Nestjs Dependency Injection and DDD / Clean Architecture

Alerosa picture Alerosa · Oct 24, 2018 · Viewed 8.3k times · Source

I'm experimenting with Nestjs by trying to implement a clean-architecture structure and I'd like to validate my solution because I'm not sure I understand the best way to do it. Please note that the example is almost pseudo-code and a lot of types are missing or generic because they're not the focus of the discussion.

Starting from my domain logic, I might want to implement it in a class like the following:

@Injectable()
export class ProfileDomainEntity {
  async addAge(profileId: string, age: number): Promise<void> {
    const profile = await this.profilesRepository.getOne(profileId)
    profile.age = age
    await this.profilesRepository.updateOne(profileId, profile)
  }
}

Here I need to get access to the profileRepository, but following the principles of the clean architecture, I don't want to be bothered with the implementation just now so I write an interface for it:

interface IProfilesRepository {
  getOne (profileId: string): object
  updateOne (profileId: string, profile: object): bool
}

Then I inject the dependency in the ProfileDomainEntity constructor and I make sure it's gonna follow the expected interface:

export class ProfileDomainEntity {
  constructor(
    private readonly profilesRepository: IProfilesRepository
  ){}

  async addAge(profileId: string, age: number): Promise<void> {
    const profile = await this.profilesRepository.getOne(profileId)
    profile.age = age

    await this.profilesRepository.updateOne(profileId, profile)
  }
}

And then I create a simple in memory implementation that let me run the code:

class ProfilesRepository implements IProfileRepository {
  private profiles = {}

  getOne(profileId: string) {
    return Promise.resolve(this.profiles[profileId])
  }

  updateOne(profileId: string, profile: object) {
    this.profiles[profileId] = profile
    return Promise.resolve(true)
  }
}

Now it's time to wiring everything together by using a module:

@Module({
  providers: [
    ProfileDomainEntity,
    ProfilesRepository
  ]
})
export class ProfilesModule {}

The problem here is that obviously ProfileRepository implements IProfilesRepository but it's not IProfilesRepository and therefore, as far as I understand, the token is different and Nest is not able to resolve the dependency.
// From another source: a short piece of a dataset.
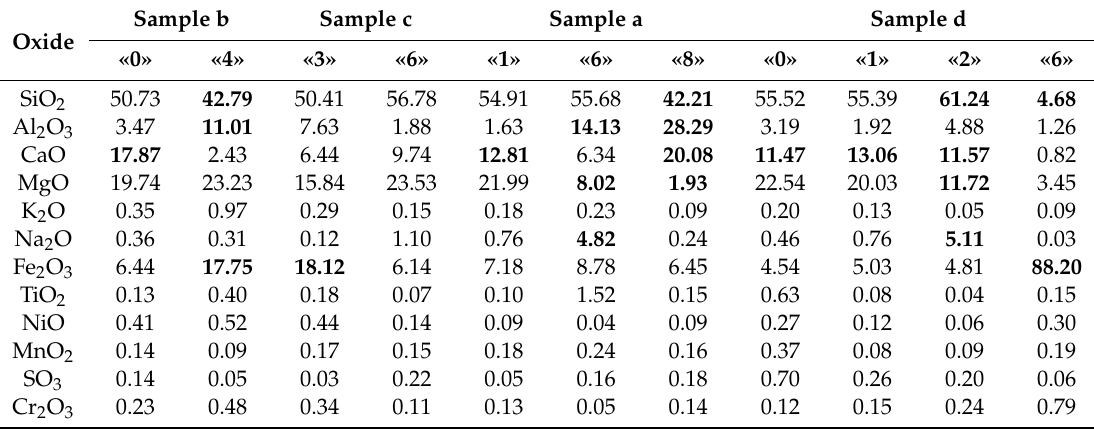
Table 1. Oxide composition measured by SEM-EDS on spots indicated in Figure 1 for samples a to c. Characteristic values in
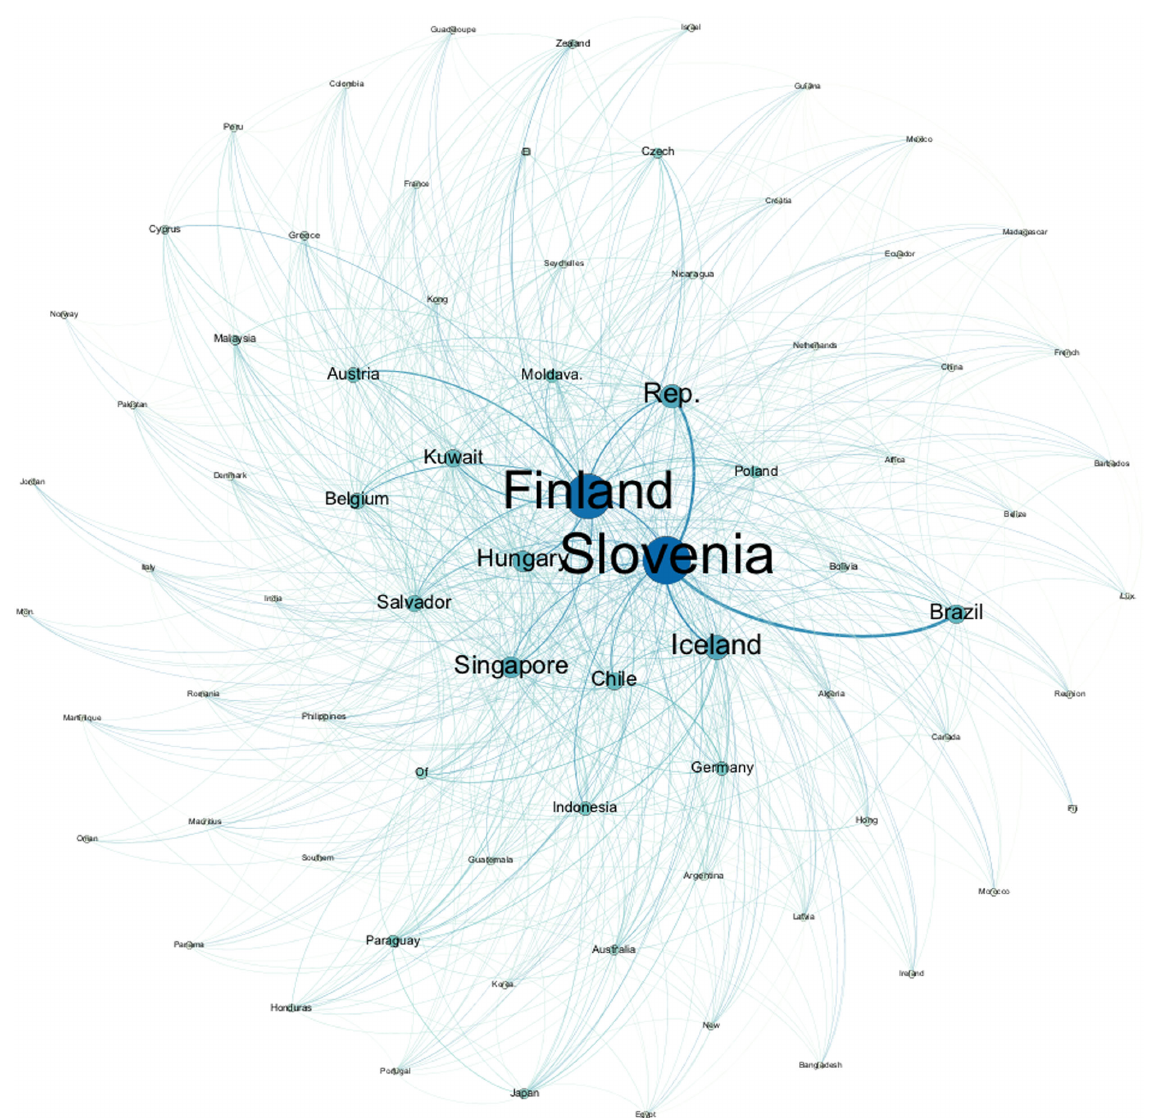
FIG. 10. The 1994 network of world trade in metal. The size of the nodes represents their degree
The only solution that I've found to this is to user a custom provider to manually set the token:

@Module({
  providers: [
    ProfileDomainEntity,
    {
      provide: 'IProfilesRepository',
      useClass: ProfilesRepository
    }
  ]
})
export class ProfilesModule {}

And modify the ProfileDomainEntity by specifying the token to use with @Inject:

export class ProfileDomainEntity {
  constructor(
    @Inject('IProfilesRepository') private readonly profilesRepository: IProfilesRepository
  ){}
}

Is this a reasonable approach to use to deal wit all my dependencies or am I completely off-track? Is there any better solution? I'm new fairly new to all of these things (NestJs, clean architecture/DDD and Typescript as well) so I might be totally wrong here.

Thanks

Answer

amankkg picture amankkg · Oct 29, 2018

It is not possible to resolve dependency by the interface in NestJS due to the language limitations/features (see structural vs nominal typing).

And, if you are using an interface to define a (type of) dependency, then you have to use string tokens. But, you also can use class itself, or its name as a string literal, so you don't need to mention it during injection in, say, dependant's constructor.

Example:

// *** app.module.ts ***
import { Module } from '@nestjs/common';
import { AppController } from './app.controller';
import { AppService } from './app.service';
import { AppServiceMock } from './app.service.mock';

process.env.NODE_ENV = 'test'; // or 'development'

const appServiceProvider = {
  provide: AppService, // or string token 'AppService'
  useClass: process.env.NODE_ENV === 'test' ? AppServiceMock : AppService,
};

@Module({
  imports: [],
  controllers: [AppController],
  providers: [appServiceProvider],
})
export class AppModule {}

// *** app.controller.ts ***
import { Get, Controller } from '@nestjs/common';
import { AppService } from './app.service';

@Controller()
export class AppController {
  constructor(private readonly appService: AppService) {}

  @Get()
  root(): string {
    return this.appService.root();
  }
}

You also can use an abstract class instead of an interface or give both interface and implementation class a similar name (and use aliases in-place).

Yes, comparing to C#/Java this might look like a dirty hack. Just keep in mind that interfaces are design-time only. In my example, AppServiceMock and AppService are not even inheriting from interface nor abstract/base class (in real world, they should, of course) and everything will work as long as they implement method root(): string.

Quote from the NestJS docs on this topic:

NOTICE

Instead of a custom token, we have used the ConfigService class, and therefore we have overridden the default implementation.